L’ovation faite à Romano Prodi par un congrès enthousiaste, la bousculade des dirigeants pour se faire photographier à ses côtés en disent long sur la réalité du PS. Si on peut comprendre que toute la gauche radicale italienne se soit ralliée, sans illusion sur les perspectives antilibérales, au seul candidat susceptible de mettre fin à l’omniprésence berlusconienne, rien ne justifie un tel soutien en France.

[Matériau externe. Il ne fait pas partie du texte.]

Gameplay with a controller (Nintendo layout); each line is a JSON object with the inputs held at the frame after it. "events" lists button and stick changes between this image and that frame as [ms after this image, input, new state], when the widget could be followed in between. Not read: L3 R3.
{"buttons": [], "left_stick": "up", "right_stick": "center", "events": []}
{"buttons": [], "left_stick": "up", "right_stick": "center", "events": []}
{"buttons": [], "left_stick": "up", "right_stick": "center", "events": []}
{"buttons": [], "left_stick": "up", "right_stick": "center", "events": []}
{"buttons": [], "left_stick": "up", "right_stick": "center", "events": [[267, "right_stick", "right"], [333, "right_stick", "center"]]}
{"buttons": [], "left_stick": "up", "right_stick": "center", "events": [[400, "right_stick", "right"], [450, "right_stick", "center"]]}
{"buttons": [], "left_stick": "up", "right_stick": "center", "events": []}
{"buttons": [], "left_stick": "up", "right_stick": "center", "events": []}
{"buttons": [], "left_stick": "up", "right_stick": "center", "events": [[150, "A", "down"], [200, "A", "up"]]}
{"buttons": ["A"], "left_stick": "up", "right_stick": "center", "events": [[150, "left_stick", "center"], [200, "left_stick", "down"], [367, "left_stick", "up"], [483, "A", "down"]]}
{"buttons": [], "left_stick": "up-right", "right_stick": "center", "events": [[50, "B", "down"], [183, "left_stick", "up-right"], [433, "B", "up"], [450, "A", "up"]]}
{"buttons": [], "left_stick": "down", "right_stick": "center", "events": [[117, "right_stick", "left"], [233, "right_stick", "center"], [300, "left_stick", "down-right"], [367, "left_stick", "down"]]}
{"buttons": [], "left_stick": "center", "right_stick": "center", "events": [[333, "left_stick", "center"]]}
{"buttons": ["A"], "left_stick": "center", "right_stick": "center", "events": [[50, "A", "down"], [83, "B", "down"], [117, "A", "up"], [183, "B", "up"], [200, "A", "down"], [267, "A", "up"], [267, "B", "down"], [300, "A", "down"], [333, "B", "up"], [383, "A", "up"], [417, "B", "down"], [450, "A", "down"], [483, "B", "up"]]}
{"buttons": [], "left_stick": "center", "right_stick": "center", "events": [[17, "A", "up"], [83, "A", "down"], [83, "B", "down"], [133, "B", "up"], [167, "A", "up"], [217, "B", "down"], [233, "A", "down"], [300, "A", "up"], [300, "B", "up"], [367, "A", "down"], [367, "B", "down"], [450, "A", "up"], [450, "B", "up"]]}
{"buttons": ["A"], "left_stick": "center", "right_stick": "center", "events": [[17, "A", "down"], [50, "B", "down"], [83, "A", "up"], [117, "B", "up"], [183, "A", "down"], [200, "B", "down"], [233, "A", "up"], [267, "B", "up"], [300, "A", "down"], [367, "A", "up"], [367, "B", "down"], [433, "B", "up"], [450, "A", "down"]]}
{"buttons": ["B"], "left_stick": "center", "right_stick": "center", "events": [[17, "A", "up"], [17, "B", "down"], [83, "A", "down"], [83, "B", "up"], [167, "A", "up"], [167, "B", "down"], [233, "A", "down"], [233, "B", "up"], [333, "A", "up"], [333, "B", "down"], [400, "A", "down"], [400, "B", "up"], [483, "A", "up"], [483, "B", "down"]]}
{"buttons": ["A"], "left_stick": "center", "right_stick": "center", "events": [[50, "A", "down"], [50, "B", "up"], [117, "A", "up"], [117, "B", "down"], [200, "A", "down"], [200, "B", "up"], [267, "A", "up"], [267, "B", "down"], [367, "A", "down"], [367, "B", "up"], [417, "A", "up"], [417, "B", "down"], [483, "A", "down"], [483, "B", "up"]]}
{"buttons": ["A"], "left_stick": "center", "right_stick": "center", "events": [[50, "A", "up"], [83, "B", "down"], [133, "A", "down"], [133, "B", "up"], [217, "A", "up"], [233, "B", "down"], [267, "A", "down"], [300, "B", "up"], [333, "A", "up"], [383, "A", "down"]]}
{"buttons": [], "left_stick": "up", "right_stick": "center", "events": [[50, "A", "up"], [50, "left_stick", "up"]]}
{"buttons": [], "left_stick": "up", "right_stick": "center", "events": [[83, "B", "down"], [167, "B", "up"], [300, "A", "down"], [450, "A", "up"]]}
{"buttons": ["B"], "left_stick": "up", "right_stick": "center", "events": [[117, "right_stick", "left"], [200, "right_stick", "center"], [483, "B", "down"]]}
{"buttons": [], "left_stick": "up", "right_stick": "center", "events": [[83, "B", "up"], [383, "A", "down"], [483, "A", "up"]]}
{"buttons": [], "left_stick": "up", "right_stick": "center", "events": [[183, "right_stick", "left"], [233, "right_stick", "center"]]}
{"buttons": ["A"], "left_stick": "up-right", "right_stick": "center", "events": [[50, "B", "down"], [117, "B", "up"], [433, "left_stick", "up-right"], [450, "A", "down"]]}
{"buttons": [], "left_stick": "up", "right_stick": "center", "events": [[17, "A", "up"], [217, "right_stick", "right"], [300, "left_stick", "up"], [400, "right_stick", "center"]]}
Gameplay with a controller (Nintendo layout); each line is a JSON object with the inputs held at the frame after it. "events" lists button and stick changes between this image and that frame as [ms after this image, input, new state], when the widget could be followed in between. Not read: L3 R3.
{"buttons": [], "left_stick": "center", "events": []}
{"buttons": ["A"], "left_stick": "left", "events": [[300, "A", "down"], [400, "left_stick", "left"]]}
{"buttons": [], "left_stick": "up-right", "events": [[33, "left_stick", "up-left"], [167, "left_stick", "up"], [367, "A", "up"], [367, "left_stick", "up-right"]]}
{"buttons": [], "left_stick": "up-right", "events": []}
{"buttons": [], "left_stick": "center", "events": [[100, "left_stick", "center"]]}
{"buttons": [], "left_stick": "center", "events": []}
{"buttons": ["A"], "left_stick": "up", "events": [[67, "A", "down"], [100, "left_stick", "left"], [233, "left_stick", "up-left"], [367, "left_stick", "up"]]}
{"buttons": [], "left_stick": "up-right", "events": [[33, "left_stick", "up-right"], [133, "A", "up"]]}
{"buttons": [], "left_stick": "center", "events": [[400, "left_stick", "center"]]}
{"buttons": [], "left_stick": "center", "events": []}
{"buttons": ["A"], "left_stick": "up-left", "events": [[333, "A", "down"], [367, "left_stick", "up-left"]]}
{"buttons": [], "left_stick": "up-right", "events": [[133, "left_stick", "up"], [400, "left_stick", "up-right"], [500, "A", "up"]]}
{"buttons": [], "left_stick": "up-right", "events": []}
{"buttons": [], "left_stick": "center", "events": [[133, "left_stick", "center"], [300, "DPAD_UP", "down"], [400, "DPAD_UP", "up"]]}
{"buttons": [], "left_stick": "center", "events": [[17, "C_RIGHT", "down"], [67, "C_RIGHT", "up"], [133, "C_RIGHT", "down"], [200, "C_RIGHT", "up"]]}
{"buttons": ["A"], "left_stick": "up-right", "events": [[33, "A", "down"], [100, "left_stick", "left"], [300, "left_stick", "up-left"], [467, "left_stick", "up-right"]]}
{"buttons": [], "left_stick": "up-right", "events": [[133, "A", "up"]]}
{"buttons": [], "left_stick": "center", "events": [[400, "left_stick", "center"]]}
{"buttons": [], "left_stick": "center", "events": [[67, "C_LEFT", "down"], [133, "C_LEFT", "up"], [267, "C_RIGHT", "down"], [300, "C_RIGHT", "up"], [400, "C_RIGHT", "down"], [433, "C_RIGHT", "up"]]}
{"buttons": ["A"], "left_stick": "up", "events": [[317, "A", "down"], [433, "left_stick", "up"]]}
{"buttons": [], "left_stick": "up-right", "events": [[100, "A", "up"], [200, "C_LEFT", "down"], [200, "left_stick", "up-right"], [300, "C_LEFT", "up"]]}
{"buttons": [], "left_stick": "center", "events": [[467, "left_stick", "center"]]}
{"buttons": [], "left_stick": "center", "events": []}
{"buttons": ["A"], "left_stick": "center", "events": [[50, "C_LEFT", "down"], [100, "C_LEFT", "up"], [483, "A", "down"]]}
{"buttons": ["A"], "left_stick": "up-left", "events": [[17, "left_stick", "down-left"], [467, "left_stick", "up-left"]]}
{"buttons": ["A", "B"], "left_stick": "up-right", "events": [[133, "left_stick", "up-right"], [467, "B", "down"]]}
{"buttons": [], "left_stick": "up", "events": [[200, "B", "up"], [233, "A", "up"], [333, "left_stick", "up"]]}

Romano Prodi, c’est le plus haut responsable de la stratégie de Lisbonne, de la proposition Bolkestein, de la levée du moratoire sur les OGM, du mandat ultralibéral pour négocier à l’OMC, d’un élargissement de l’UE qui renonce à toute forme d’harmonisation et organise la compétition entre les Européennes et les Européens.

Prodi qui s’est réjoui du coup d’Etat contre Chavez avant d’apprendre qu’il avait échoué. Prodi qui était d’accord pour livrer à la CIA les informations confidentielles sur les citoyens européens se rendant aux USA. Prodi, qui fut pendant dix ans membre du bureau exécutif du groupe de Bildeberg, incarne à la perfection le néolibéralisme que les socialistes du « non » avaient déclaré vouloir combattre

Nous avons le sentiment d’être lâchés. Nous avons l’impression qu’une fois de plus, nous avons eu tord de faire confiance à des socialistes.

Force est donc, Cher Camarade, d’acter que nos chemins désormais divergent.

Pour nous, à la gauche du PS, il faut maintenant tirer les conséquences de ce qui vient de se passer. Car le refus de la clarification entre responsables du PS est une clarification en soi.

Il serait irresponsable d’entretenir l’illusion qu’une alternative au néolibéralisme soit possible avec une Aubry, une Royale, un Hollande, un Kouchner, un Lang ou un Strauss-Kahn et leurs nouveaux associés.

Il nous revient d’agir pour que notre « non » et tout ce dont il est porteur ne soit pas dissout dans les rivalités entre partis, syndicats ou associations. Il nous faut exiger l’unité à la gauche du PS. Cette unité que nous avons faite à la base, entre sympathisants et militants, mais aussi entre femmes et hommes sans attaches à un parti.

Cette unité, qui a vu des militantes et des militants surmonter les divisions du siècle passé, qui a vu des citoyennes et des citoyens maîtriser les inquiétudes que peut susciter parfois le comportement des partis, qui a vu la fraternité en action pour que triomphe une cause juste, cette unité n’appartient à personne, à aucun parti, à aucun syndicat, à aucune association en particulier. Elle appartient à tous. Elle est notre bien commun. Elle est notre force.

A nous de nous en servir pour qu’émerge un mouvement antilibéral unitaire capable de traduire, dans les luttes comme dans les urnes, notre capacité à imposer l’alternance.